According to Hutchinson, although the software was developed in close collaboration with the staff at St Vincent’s, it is also flexible enough to take into account different work practises, and can be configured to fit into different clinical environments.
The initial phase of the South Australian roll out will involve a three-month implementation planning study, to identify which features will be used by the hospital, and how they will be delivered. This will be followed by a three-month implementation, training and rollout phase, which will see staff at the Lyell McEwin Hospital in northern Adelaide using the web-based electronic patient records by the end of 2008.
The software will then be extended to another 17 hospitals throughout 2009.
The $17 million budget is expected to cover all aspects of the implementation, including any new hardware requirements, staff training and software integration.
Although South Australia already uses an electronic patient record system, according to David Johnston, chief information officer with the SA Health Department, the data is currently stored within each hospital and can’t be easily shared between healthcare providers.
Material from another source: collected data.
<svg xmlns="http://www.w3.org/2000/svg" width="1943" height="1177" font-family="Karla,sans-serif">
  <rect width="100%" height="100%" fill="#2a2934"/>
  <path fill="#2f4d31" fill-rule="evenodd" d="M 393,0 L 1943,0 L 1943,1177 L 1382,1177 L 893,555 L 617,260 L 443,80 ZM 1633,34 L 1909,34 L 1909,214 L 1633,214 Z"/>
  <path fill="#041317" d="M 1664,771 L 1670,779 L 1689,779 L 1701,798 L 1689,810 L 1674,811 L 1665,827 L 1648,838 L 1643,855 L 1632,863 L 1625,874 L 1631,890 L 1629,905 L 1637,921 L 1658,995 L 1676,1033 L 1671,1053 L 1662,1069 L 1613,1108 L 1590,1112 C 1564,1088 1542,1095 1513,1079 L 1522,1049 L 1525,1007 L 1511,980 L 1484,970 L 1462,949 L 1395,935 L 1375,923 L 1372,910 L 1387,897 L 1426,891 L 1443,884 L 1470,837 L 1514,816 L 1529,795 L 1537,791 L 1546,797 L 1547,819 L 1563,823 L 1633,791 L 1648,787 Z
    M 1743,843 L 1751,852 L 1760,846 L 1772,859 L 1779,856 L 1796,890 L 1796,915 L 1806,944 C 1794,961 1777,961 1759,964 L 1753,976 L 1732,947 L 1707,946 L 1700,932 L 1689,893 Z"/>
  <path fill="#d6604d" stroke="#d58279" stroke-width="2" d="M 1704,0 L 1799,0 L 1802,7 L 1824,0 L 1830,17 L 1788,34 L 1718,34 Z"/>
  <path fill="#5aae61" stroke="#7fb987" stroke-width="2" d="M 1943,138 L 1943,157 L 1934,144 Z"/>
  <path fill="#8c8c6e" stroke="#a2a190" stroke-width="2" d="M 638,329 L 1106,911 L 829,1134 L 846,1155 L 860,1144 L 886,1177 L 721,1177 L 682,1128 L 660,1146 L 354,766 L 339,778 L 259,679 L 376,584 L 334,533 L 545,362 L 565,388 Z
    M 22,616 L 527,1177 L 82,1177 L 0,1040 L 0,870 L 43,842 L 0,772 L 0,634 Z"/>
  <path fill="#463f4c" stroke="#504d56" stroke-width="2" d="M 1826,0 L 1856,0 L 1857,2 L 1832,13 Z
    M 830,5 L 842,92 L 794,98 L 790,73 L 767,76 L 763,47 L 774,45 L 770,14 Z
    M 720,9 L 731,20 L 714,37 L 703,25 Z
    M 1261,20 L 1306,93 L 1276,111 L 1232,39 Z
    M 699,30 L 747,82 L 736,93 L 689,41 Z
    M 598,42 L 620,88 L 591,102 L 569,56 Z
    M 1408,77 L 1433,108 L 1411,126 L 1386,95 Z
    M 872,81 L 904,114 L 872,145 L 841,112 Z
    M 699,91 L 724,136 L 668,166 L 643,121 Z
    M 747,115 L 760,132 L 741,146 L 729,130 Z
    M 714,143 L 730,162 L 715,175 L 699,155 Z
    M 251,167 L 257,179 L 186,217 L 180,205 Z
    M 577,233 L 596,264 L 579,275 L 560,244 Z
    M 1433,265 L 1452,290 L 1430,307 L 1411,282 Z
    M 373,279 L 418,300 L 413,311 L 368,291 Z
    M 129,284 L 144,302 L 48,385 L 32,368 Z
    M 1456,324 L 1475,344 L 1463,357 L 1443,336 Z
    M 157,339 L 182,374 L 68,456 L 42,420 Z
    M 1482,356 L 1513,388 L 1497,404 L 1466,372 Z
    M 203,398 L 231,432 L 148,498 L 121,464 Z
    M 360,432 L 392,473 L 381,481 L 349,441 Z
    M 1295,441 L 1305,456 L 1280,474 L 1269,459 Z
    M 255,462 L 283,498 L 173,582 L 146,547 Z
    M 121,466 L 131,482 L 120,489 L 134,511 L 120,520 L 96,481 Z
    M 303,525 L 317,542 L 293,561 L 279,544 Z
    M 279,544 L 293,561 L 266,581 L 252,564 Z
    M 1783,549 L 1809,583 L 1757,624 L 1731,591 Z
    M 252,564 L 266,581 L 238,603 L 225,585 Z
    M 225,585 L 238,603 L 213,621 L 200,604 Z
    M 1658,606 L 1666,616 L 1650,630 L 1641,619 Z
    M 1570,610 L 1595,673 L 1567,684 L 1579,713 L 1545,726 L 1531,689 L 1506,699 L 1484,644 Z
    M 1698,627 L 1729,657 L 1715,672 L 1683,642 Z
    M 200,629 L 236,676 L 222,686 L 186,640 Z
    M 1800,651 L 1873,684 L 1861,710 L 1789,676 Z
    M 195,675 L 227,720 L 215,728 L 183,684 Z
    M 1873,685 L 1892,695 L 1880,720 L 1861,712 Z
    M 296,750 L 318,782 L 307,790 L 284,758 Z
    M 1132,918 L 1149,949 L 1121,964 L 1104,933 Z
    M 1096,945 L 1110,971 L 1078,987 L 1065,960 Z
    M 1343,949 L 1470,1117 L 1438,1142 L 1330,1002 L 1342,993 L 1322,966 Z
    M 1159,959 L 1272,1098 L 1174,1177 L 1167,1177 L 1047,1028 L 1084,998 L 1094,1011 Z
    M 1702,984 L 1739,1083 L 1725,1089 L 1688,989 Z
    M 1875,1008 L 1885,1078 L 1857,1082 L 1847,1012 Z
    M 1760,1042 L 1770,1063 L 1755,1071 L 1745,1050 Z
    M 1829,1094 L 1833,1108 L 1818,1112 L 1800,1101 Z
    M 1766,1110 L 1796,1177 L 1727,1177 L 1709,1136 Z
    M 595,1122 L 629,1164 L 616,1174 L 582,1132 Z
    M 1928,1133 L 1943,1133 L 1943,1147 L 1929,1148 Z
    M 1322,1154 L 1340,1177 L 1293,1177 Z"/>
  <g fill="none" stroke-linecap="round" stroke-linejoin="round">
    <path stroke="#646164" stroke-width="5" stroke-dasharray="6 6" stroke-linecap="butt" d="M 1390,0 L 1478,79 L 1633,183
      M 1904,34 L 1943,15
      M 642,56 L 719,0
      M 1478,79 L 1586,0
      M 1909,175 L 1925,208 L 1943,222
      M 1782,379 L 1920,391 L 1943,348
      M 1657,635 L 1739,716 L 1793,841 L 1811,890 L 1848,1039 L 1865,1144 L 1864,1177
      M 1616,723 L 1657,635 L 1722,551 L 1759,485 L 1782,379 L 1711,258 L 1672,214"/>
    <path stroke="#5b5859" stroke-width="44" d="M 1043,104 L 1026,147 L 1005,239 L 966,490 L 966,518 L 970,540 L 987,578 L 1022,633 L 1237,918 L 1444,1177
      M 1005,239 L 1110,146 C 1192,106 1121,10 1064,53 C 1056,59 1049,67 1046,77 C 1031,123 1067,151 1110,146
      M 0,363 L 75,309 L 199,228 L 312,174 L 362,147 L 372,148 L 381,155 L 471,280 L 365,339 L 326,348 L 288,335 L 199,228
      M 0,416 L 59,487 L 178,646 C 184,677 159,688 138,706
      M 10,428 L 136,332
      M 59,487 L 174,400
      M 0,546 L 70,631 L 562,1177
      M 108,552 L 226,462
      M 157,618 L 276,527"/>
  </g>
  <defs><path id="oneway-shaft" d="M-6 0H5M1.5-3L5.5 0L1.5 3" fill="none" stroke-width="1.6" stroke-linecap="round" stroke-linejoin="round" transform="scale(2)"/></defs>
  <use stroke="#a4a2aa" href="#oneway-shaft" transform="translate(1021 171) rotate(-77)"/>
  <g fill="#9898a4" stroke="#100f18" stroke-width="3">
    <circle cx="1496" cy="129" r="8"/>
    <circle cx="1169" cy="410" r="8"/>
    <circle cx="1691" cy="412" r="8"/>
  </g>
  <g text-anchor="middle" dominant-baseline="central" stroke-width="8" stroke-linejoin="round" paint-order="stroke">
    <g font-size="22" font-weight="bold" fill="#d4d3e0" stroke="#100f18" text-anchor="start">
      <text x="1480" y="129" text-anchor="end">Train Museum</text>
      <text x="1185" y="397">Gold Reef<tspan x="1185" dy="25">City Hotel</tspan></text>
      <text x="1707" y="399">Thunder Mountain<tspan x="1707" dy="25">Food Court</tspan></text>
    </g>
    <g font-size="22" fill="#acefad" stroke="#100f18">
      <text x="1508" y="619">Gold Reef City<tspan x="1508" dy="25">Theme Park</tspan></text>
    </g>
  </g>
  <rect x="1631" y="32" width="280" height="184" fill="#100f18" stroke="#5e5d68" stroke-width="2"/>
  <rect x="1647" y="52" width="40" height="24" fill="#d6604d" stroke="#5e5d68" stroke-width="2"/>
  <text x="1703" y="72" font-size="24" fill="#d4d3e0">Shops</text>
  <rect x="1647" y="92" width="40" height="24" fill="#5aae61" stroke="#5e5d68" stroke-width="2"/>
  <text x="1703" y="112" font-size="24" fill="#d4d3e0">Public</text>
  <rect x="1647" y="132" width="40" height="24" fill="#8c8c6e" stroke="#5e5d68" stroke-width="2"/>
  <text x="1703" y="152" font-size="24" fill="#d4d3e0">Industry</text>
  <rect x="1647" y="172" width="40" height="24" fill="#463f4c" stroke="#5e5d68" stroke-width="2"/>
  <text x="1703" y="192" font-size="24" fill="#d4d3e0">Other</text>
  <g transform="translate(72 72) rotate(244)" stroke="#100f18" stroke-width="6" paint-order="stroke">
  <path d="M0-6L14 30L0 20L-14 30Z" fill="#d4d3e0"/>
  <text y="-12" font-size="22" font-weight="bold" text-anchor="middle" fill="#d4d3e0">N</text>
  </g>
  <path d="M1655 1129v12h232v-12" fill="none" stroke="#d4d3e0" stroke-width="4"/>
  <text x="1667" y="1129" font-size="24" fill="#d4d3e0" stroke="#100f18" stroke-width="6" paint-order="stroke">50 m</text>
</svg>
“Linking nurses and midwives through a patient health record system will allow faster access to patient information, which will lead to more responsive and informed treatment,” Johnston, offered in a release to the media. “All major public hospitals will be linked which will help improve areas such as patient care planning, care quality management and patient acuity, as well as workforce utilisation of our nurses and midwives.”
The rollout of electronic patient record is just one of a number of streamlining projects on Johnson’s to do list, which includes an automated system for the ordering, management and dispensing of pharmaceuticals, as well as materials management and financial systems.